There are multiple causes for this error, some of which are outlined below, along with possible troubleshooting steps and solutions.

  1. One common cause of these errors is network availability.  Low bandwidth or unstable connectivity can the ability of DRA to communicate with other computers, including domain controllers.  A basic test to help troubleshoot network availability issues is Microsoft's Ping command.
    1. Use the Ping command to verify the response time between the DRA server and several domain controllers.  If the response time is high (greater than 100ms) or if Ping statistics reports high packet loss, the cause of the error is likely network related.
  2. Another possible cause could be congestion on the DRA server. When this occurs, the McsAdminSvc process consistently utilizes a high percentage of CPU time and of memory resources.  To confirm this as the cause, please refer to the following troubleshooting steps:
    1. Utilize Performance Logs and Alerts to monitor the Processor, Thread Count and Memory performance objects used by the McsAdminSvc process.  Task Manager can be used for rough monitoring of resource utilization, as well.
    2. The LockDiagnostic utility, in the C:\Program Files\Netiq\DRA directory by default, displays statistics pertaining to the read and write locks currently in progress with and awaiting processing by the McsAdminSvc process.  Clicking the Get Lock Diagnostics button will displays the number of clients with read and write requests open to the specified DRA server.  If more than 20 readers or writers waiting in the RW Lock Diagnostics... section, this is an indication that the DRA server is congested and is unable to process all of the requests in a timely manner.  Finally, Clicking the Get APJS Diagnostics button will display the status of scheduled jobs initiated by DRA, such as the cache refreshes, last logon statistic collection, and resource connections.

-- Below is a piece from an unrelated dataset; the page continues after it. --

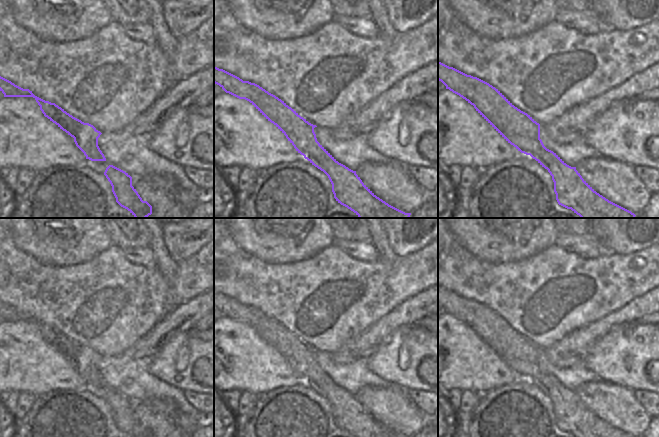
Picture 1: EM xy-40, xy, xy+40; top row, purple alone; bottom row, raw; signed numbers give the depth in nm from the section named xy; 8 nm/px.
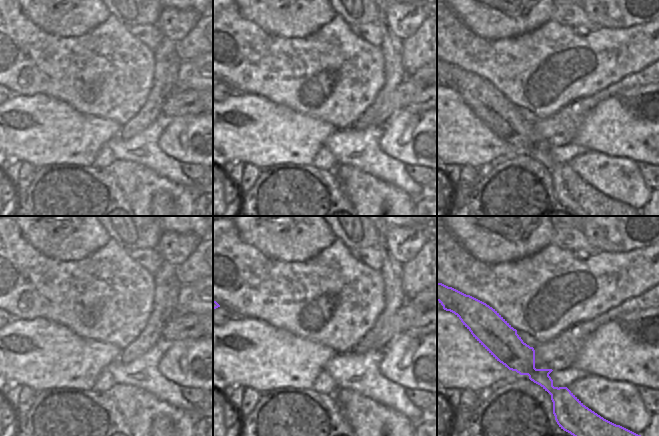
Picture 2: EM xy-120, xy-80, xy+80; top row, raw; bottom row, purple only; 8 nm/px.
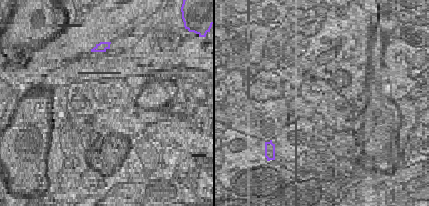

  3. Customizations, such as Custom views, scripts, pre- and post-task triggers and DRA policies, can contribute to poor DRA server performance, as well.  In DRA version 6.60, an Application log event (Event ID: 18802) is generated indicate when a customization is causing a given operation to take longer than 20 seconds to complete.  To configure this time to a value other than 20 seconds, the following registry key can be modified accordingly: HKLM\Mission Critical Software\OnePoint\Administration\Data\Modules\Policy\AppLogWarningTimer
  4. Customizations to the DRA MMC or Web Console involving enumeration of lists containing non-cached properties will cause performance problems.  When this occurs, the Administration server component must read any non-cached property from the domain controller for every account in the list.